The women are waiting for a letter from Farou, who is in Paris working with the director.   Fanny reads the letter aloud and is amused by his references to an actress:  she gathers he is having an affair, one of many.  A sophisticated woman still loved by her husband, she  dismisses the dalliance as insignificant, but Jane is tense and brittle: her reaction seems over-the-top. Later, Jean confirms Fanny’s  fear that Jane and Farou have had an affair.  It is a nightmare for Fanny.

The most important aspect of a Colette novel is never the plot:  it is the lyrical style, the details of women’s lives, the little things one never knows one has noticed.
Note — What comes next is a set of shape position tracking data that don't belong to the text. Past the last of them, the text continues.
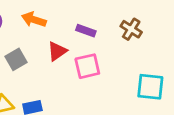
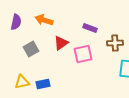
brown cross: (131, 29) -> (115, 43), moved, turned -35
purple rectangle: (86, 31) -> (90, 28), moved

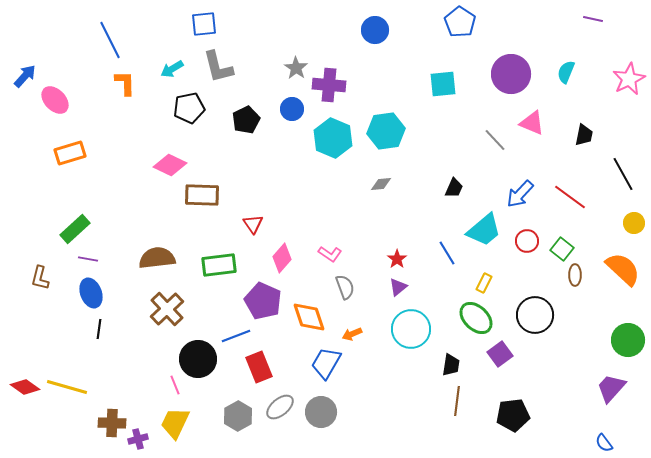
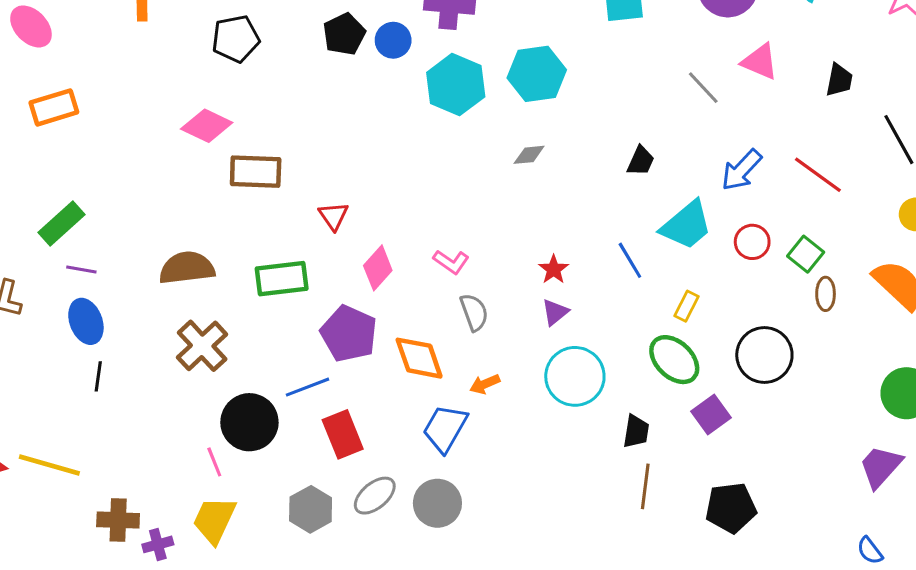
black pentagon: (246, 120) -> (344, 34), moved

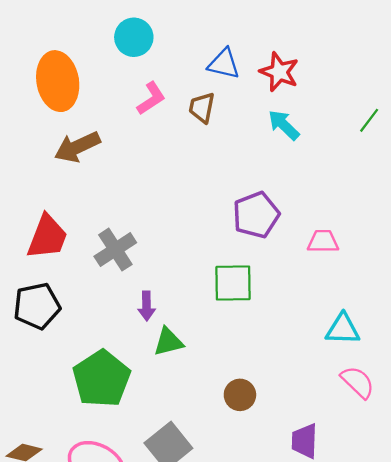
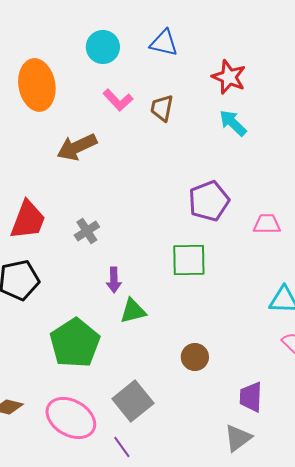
blue triangle: (224, 64) -> (164, 43), moved
pink L-shape: (151, 98) -> (118, 100), turned 80
brown arrow: (77, 147) -> (77, 147), moved
gray cross: (115, 250) -> (87, 231), size x0.7

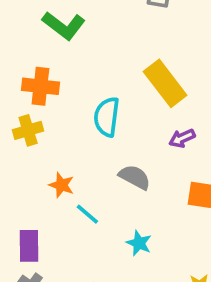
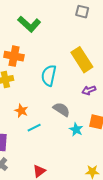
cyan line: (87, 214) -> (34, 128), turned -72
cyan star: (139, 243) -> (76, 129), moved

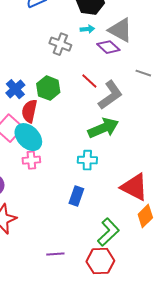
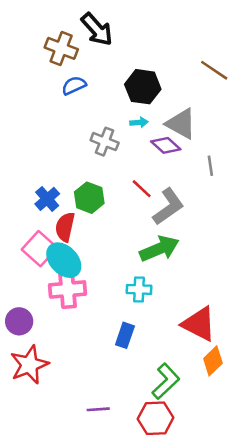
gray line: (143, 73) -> (210, 166), moved, turned 63
pink cross: (31, 160) -> (68, 289), size x1.6

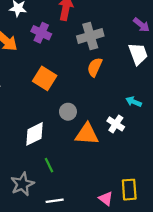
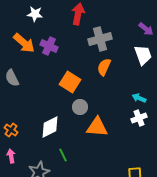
purple cross: (41, 33) -> (49, 46), moved
orange square: (45, 78) -> (70, 82), moved
white cross: (116, 124) -> (139, 118), moved, turned 35

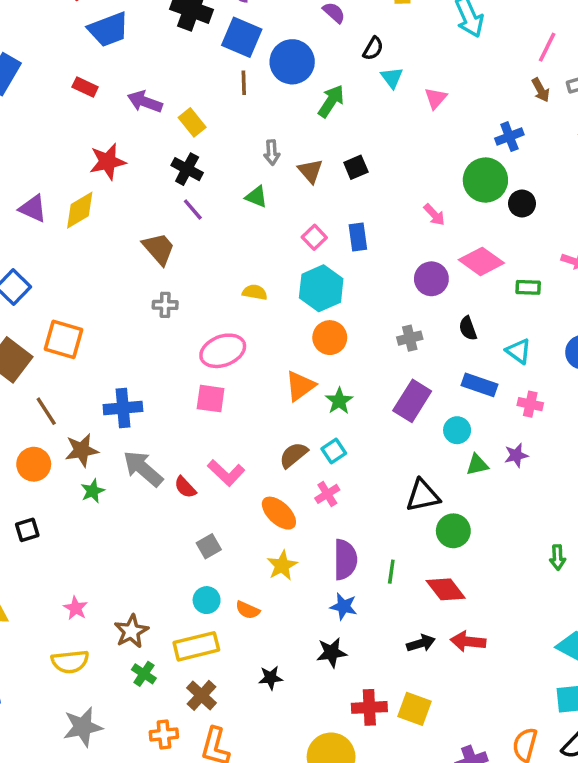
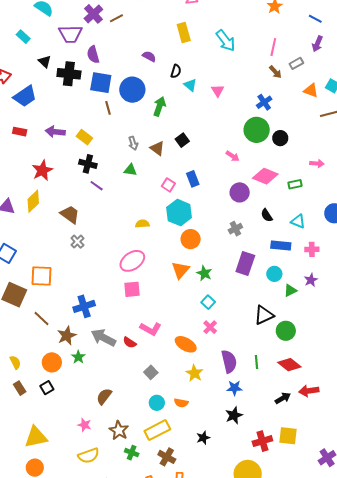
brown trapezoid: (159, 249) -> (70, 214), moved
gray cross: (165, 305) -> (77, 242), moved, turned -32
brown semicircle: (294, 455) -> (104, 396), moved
orange circle: (34, 464) -> (52, 362), moved

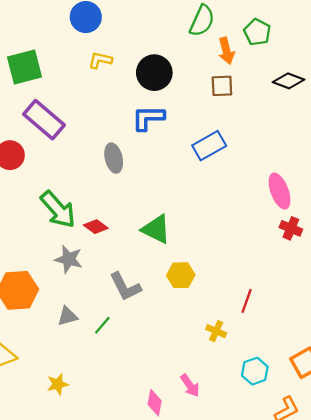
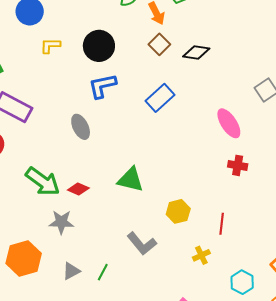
black diamond: (289, 81) -> (196, 53), moved
brown square: (222, 86) -> (159, 44), turned -30
red cross: (291, 228) -> (238, 165), moved
yellow hexagon: (181, 275) -> (178, 211), moved
gray L-shape: (125, 287) -> (142, 244), moved
yellow cross: (216, 331) -> (201, 255), turned -36

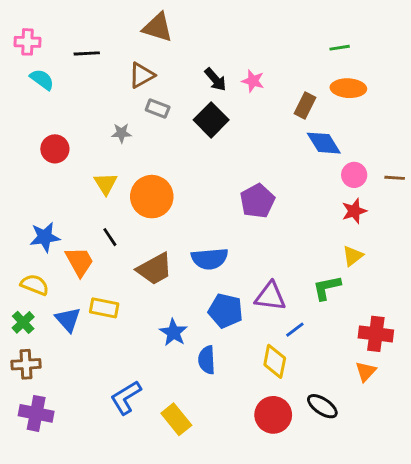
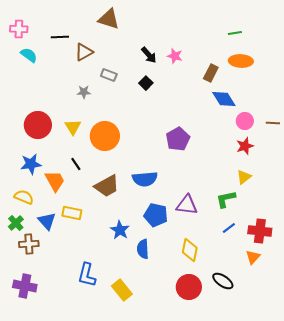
brown triangle: (142, 75) -> (84, 52), moved
black square: (211, 120) -> (146, 83), size x0.6
red circle: (55, 149) -> (38, 125), moved, size x1.4
blue line: (295, 330) -> (229, 228), moved
brown cross: (26, 364) -> (29, 244), moved
blue L-shape: (126, 398) -> (87, 275), turned -45

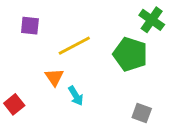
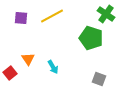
yellow line: (74, 46) -> (52, 16), moved
orange triangle: (54, 77) -> (28, 59), moved

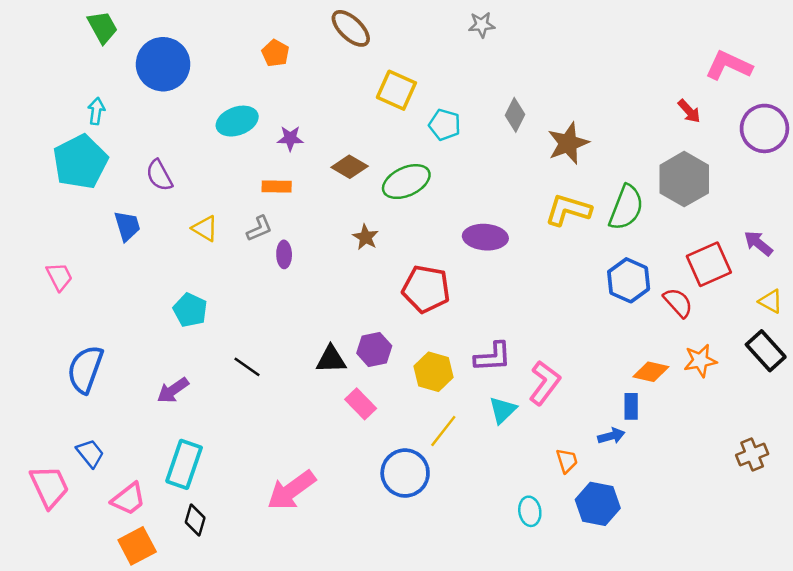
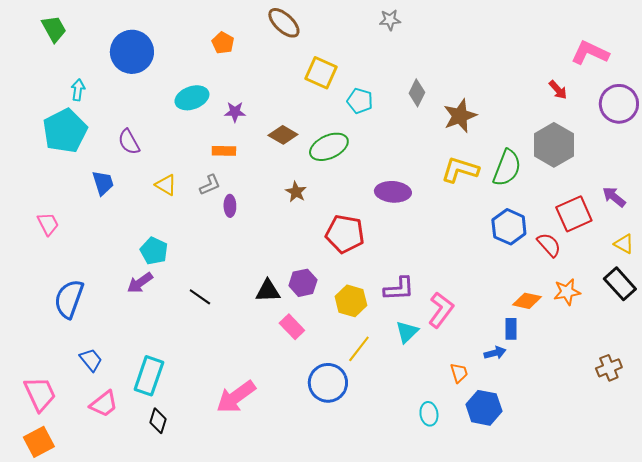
green trapezoid: (103, 27) -> (54, 29), moved
purple arrow: (173, 390) -> (140, 283), moved
blue trapezoid: (90, 453) -> (91, 360), moved
orange square: (137, 546) -> (39, 442), moved

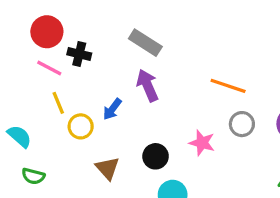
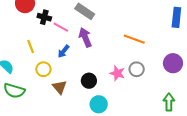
pink line: (49, 68) -> (61, 27), moved
gray circle: (242, 124) -> (137, 69), moved
yellow circle: (81, 126) -> (43, 69), moved
green semicircle: (33, 176) -> (14, 91), size x1.5

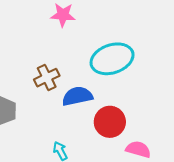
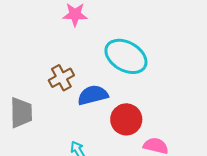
cyan ellipse: (112, 59) -> (126, 56), turned 51

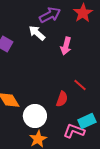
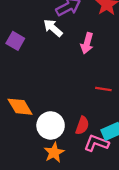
red line: (80, 85) -> (103, 89), turned -32
red semicircle: (62, 99) -> (82, 125), moved

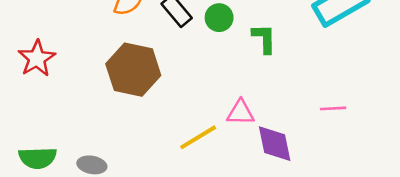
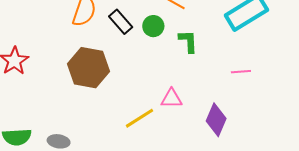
pink line: (333, 108) -> (241, 72), moved
purple diamond: (275, 144) -> (216, 120), moved, turned 36

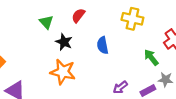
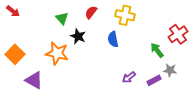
yellow cross: (132, 19) -> (125, 15), moved
orange star: (63, 72) -> (57, 53), moved

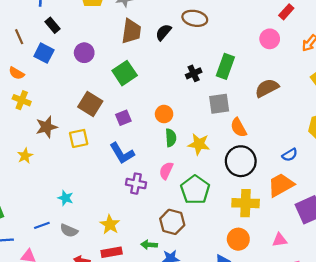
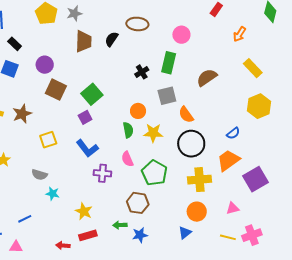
pink circle: (270, 39) -> (181, 35), moved
green square: (125, 73) -> (92, 94), moved
brown square: (90, 104) -> (56, 90), moved
orange circle: (164, 114) -> (138, 111), moved
brown star: (46, 127) -> (22, 114), moved
pink semicircle: (166, 171) -> (127, 159), turned -42
cyan star: (65, 198) -> (53, 194), moved
gray semicircle: (69, 231) -> (39, 175), moved

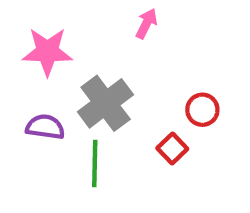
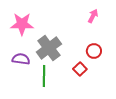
pink arrow: (146, 24) -> (93, 16), moved

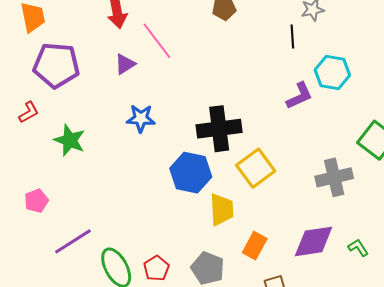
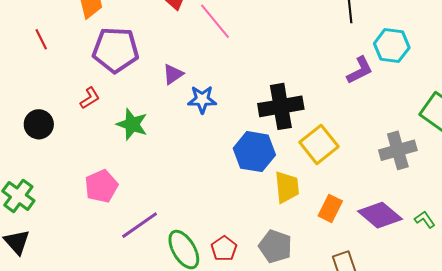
purple triangle: (125, 64) -> (173, 74), moved
pink pentagon: (36, 201) -> (101, 186), size x1.4
purple diamond: (314, 241) -> (380, 215), turned 51
orange rectangle: (255, 246) -> (330, 208), moved

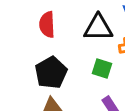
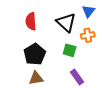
black triangle: (98, 28) -> (66, 22), turned 45

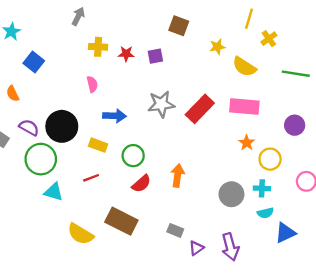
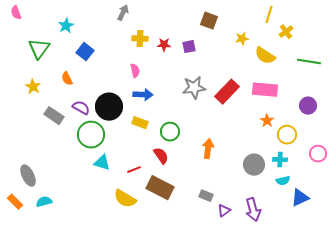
blue arrow: (114, 116) -> (143, 95), moved
red line: (91, 178) -> (134, 170), moved
red semicircle: (141, 184) -> (161, 156), moved, turned -84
It resonates when Fanny feels stung seeing Jane lounge in a chair reading a novel.  (“It’s my novel,” and she proceeds to list the other things Jane has stolen:  her husband, her stepson. etc.) In The Other One, there are also pages and pages of good-humored dialogue, delineating the women’s friendship.

This may seem a trivial situation, and Colette has written better about this elsewhere, but the emotional pain is universal. Nothing Colette writes is ever cliched. And the 1931 translation is by Viola Gerard Garvom is smooth, if not great English.

Horace, Ode I.11.  The first time I encountered the phrase carpe diem (seize the day) was in this ode by Horace.   Horace, or the persona of the poem, urges Leuconoë to stop worrying about about the future and seize the day.  I’d  remembered this poem as upbeat, and was disconcerted by the gloom.  Horace wrote several more cheerful poems about seizing the moment, but this is the first in which he uses the phrase Carpe diem.  

And here is my literal prose translation.

Do not seek–it is impious to know–what end the gods have given me, what end to you, Leuconoe.  Don’t try Babylonian astrology, either.  How much better to bear whatever will be!  Whether Jupiter allots more winters, or whether this is the last, which now weakens the Tyrrhene sea crashing against opposite cliffs, be wise, strain clear the wine, and cut back the hope of a long life in a short time span.  While we speak, envious time has fled.  Seize the day, trusting in the future as little as possible.